REQUIRED WORK: Where the string "Designed" appears in a line of the data, show that line.
Segment Open
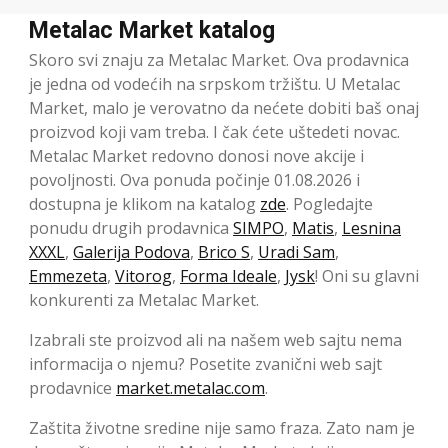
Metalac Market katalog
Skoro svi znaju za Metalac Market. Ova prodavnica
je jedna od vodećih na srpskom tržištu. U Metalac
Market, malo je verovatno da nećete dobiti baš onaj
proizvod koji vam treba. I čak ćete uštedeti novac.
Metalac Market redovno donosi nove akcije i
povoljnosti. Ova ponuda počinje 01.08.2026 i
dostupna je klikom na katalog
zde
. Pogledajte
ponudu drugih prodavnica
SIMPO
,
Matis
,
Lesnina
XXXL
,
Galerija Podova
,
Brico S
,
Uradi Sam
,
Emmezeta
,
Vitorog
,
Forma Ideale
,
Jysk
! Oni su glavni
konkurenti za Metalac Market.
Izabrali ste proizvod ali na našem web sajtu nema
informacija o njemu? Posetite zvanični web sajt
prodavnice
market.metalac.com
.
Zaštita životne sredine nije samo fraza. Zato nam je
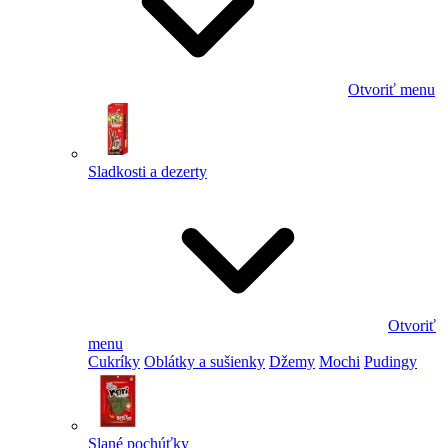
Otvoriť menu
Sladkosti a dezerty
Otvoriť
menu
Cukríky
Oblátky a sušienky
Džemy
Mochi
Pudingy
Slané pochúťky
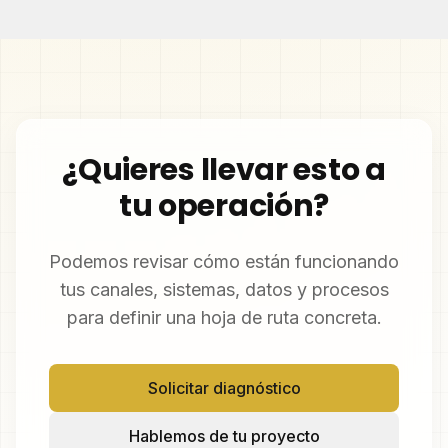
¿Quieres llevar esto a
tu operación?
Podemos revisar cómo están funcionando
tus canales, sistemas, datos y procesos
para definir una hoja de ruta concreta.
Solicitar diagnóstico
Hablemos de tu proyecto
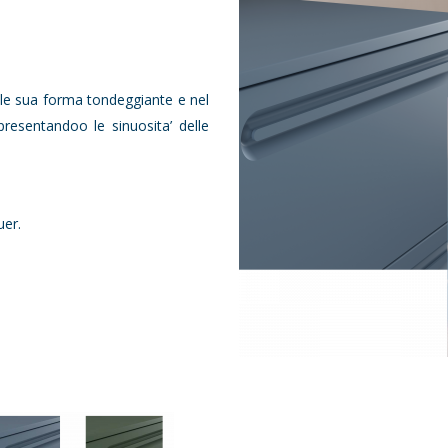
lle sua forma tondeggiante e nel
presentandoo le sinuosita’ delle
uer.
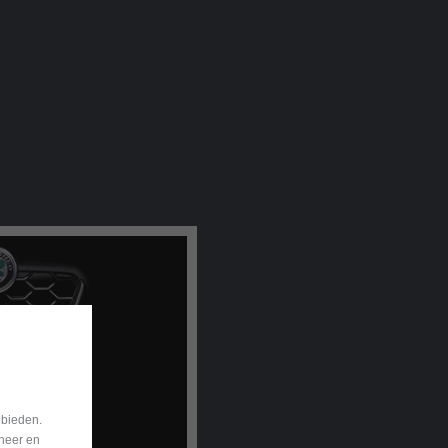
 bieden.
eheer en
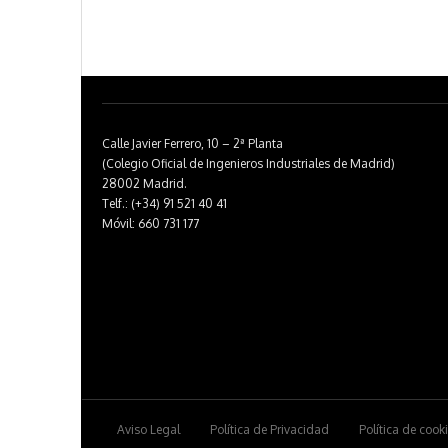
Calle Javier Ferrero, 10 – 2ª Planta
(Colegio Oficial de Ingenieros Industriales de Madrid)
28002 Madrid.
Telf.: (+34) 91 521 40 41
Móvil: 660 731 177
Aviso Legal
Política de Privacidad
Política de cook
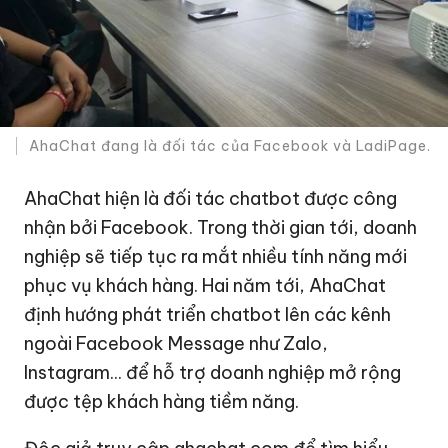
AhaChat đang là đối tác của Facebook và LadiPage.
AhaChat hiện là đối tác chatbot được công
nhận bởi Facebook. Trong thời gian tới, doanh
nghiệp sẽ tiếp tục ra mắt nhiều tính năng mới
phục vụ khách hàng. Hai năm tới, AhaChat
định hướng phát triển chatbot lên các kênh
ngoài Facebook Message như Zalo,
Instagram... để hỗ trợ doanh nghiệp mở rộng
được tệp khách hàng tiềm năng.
Segment Closed
Segment Open
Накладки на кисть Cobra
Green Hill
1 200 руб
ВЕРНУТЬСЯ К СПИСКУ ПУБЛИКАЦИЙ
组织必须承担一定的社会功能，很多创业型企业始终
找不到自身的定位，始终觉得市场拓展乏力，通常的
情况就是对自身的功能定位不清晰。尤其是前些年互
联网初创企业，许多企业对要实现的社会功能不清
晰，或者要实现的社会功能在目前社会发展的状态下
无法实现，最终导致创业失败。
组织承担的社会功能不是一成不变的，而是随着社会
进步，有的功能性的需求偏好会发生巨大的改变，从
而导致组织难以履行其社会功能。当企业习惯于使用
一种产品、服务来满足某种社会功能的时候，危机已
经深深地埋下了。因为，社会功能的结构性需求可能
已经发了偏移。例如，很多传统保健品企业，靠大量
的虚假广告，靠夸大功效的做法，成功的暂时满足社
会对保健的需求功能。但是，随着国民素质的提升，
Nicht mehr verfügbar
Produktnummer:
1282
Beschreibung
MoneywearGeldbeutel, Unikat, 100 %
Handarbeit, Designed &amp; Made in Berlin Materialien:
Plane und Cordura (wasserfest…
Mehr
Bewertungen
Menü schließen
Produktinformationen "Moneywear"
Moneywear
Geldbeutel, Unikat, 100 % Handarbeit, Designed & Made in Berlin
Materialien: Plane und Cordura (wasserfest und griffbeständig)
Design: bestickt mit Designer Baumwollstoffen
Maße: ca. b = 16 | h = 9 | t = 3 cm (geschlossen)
Segment Closed
Segment Open
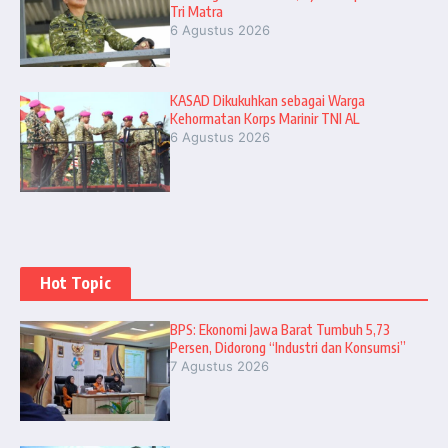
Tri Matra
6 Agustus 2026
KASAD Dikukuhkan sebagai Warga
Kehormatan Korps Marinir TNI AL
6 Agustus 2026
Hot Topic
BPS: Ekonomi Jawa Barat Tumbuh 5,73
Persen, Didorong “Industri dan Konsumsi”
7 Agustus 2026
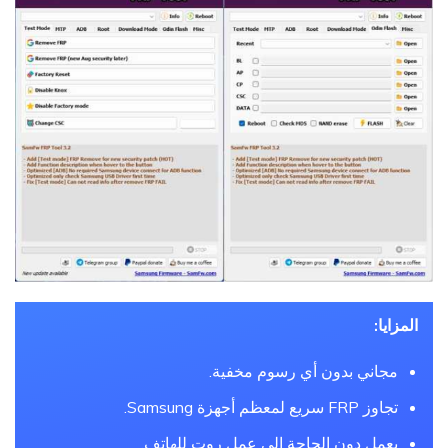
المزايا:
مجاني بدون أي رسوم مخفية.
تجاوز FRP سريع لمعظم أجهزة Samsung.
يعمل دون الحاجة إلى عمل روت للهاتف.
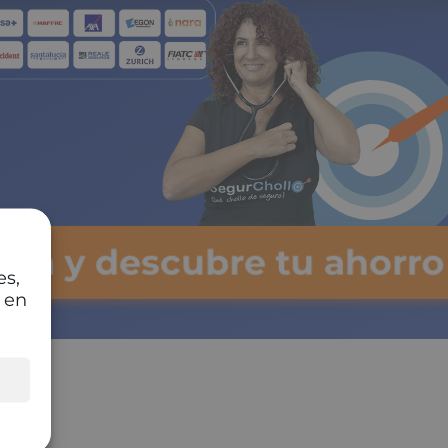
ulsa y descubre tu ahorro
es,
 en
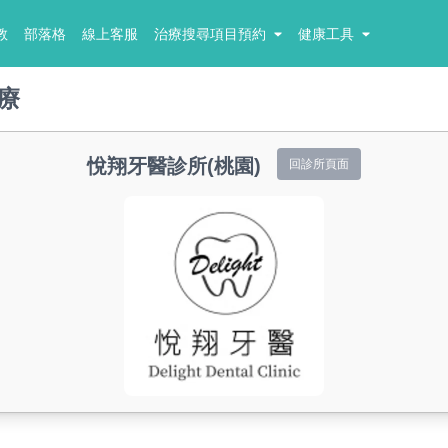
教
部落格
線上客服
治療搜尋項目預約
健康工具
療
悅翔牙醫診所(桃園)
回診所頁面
Segment Closed
FINAL ANSWER:
Handarbeit, Designed &amp; Made in Berlin Materialien:
Geldbeutel, Unikat, 100 % Handarbeit, Designed & Made in Berlin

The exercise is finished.